Hij richtte tientallen kloosters op in Tibet, Spiti, Zanskar en Ladakh. Het verhaal wil dat hij op een dag zelfs 3 kloosters tegelijkertijd oprichtte. Overal in de Himalaya komt men dan ook verwijzingen tegen naar deze grote boeddhistische leermeester.
Rinchen Zangpo werd geboren als Rinchen Bhangpyu omstreeks 958 op de grens van West Tibet en Kinnaur (in het huidige Himachal Pradesh). De jongen leerde snel want reeds op tweejarige leeftijd kon hij de Tibetaanse schrifttekens onderscheiden. Rond zijn twintigste werd hij tot monnik gewijd en nam de naam aan van zijn leraar Legbey Zangpo.
Hij reisde naar Kashmir en naar de oostelijke delen van India waar hij van verschillende boeddhistische schriftgeleerden les kreeg. Toen hij rond 990 terugkeerde naar de westelijke Himalaya stond hij reeds in hoog aanzien en werd de persoonlijke lama van de koninklijke familie die Ladakh, Spiti en West-Tibet bestuurde.

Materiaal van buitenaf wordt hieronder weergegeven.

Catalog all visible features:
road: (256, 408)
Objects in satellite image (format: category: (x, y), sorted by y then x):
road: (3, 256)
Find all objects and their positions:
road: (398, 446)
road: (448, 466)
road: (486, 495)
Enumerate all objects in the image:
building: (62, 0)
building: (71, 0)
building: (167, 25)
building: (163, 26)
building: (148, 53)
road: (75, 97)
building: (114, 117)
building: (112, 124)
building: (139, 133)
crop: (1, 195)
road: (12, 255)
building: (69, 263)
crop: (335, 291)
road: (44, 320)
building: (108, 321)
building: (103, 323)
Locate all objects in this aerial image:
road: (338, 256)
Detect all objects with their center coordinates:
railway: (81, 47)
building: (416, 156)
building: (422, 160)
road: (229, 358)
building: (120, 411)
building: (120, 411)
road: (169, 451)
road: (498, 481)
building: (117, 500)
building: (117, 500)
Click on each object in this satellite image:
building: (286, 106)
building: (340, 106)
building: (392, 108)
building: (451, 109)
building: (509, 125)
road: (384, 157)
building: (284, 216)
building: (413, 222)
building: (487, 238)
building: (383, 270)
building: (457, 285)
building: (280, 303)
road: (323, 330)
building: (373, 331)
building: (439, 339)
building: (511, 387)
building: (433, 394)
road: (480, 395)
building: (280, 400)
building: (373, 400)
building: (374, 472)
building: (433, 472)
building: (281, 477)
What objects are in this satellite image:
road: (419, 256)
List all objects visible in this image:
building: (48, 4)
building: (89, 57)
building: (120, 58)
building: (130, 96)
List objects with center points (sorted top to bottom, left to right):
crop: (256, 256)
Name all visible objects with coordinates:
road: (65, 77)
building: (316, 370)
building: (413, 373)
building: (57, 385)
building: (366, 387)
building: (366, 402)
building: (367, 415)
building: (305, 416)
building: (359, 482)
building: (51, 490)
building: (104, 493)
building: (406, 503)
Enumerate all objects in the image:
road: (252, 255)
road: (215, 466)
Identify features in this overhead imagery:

Rinchen Zangpo ergerde zich aan de soms gebrekkige vertaling van boeddhistische teksten uit het Sanskriet en maakte er een erezaak van om de soetra’s naar het Tibetaans te vertalen en te introduceren in Tibet. Op deze manier zorgde hij ervoor dat de heilige teksten bewaard bleven nadat de islamitische Moghulvorsten India in de 12de eeuw waren binnengevallen en veel hadden vernietigd.